List every line in the records below that contains the word "Role", matching its capitalization exactly.

══ Exercise inputs ══

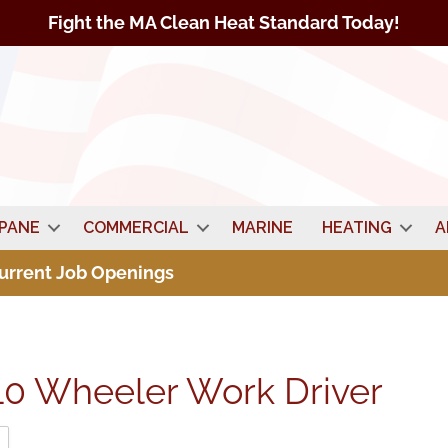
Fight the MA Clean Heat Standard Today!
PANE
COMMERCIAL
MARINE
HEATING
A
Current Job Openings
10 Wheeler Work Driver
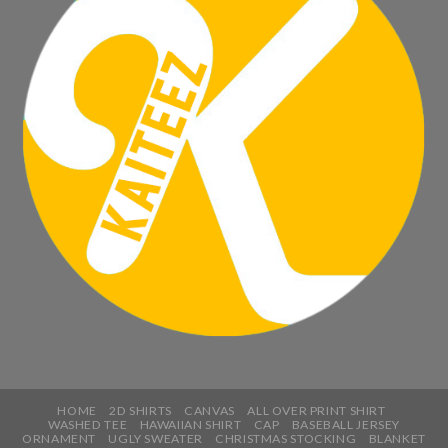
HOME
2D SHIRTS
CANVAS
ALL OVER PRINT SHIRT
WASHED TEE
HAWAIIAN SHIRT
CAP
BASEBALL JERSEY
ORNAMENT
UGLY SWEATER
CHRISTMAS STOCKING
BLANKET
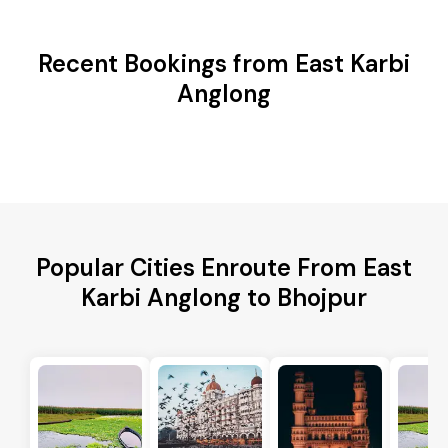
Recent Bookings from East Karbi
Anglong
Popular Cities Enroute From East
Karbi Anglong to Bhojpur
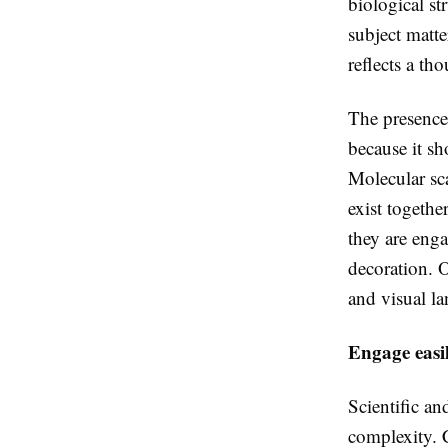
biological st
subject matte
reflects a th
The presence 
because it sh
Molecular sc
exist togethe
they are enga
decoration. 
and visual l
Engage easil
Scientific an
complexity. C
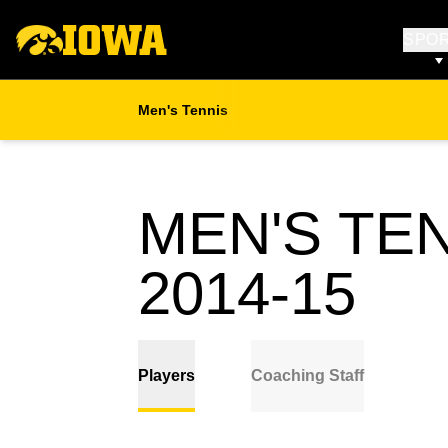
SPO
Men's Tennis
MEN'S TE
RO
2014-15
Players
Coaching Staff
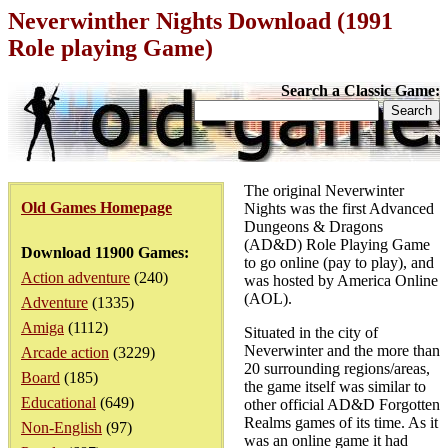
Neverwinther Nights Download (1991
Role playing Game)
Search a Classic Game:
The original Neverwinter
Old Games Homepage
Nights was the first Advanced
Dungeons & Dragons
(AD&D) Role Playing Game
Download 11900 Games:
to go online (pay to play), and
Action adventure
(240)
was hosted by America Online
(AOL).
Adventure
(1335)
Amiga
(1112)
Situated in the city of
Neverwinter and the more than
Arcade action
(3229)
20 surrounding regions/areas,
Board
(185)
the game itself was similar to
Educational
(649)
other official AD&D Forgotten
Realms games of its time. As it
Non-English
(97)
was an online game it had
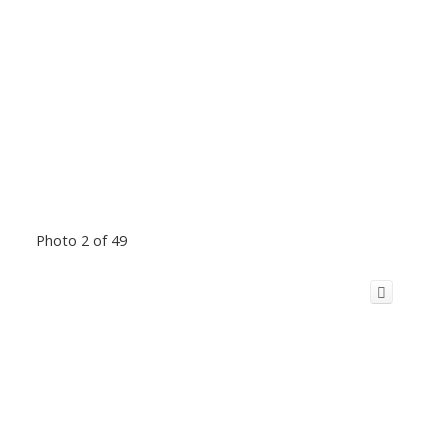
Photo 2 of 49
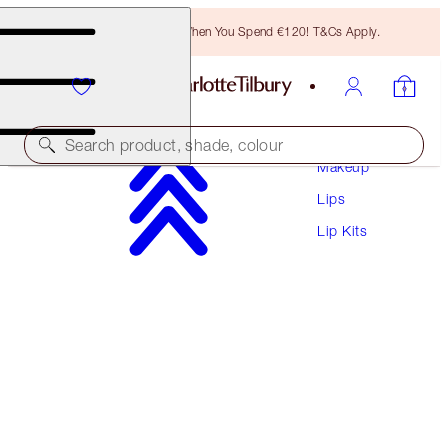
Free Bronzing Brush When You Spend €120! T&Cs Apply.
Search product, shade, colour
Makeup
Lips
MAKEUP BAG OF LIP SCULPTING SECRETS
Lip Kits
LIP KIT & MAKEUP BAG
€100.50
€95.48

═══

▸ Solved exercise:
Role playing Game)
(AD&D) Role Playing Game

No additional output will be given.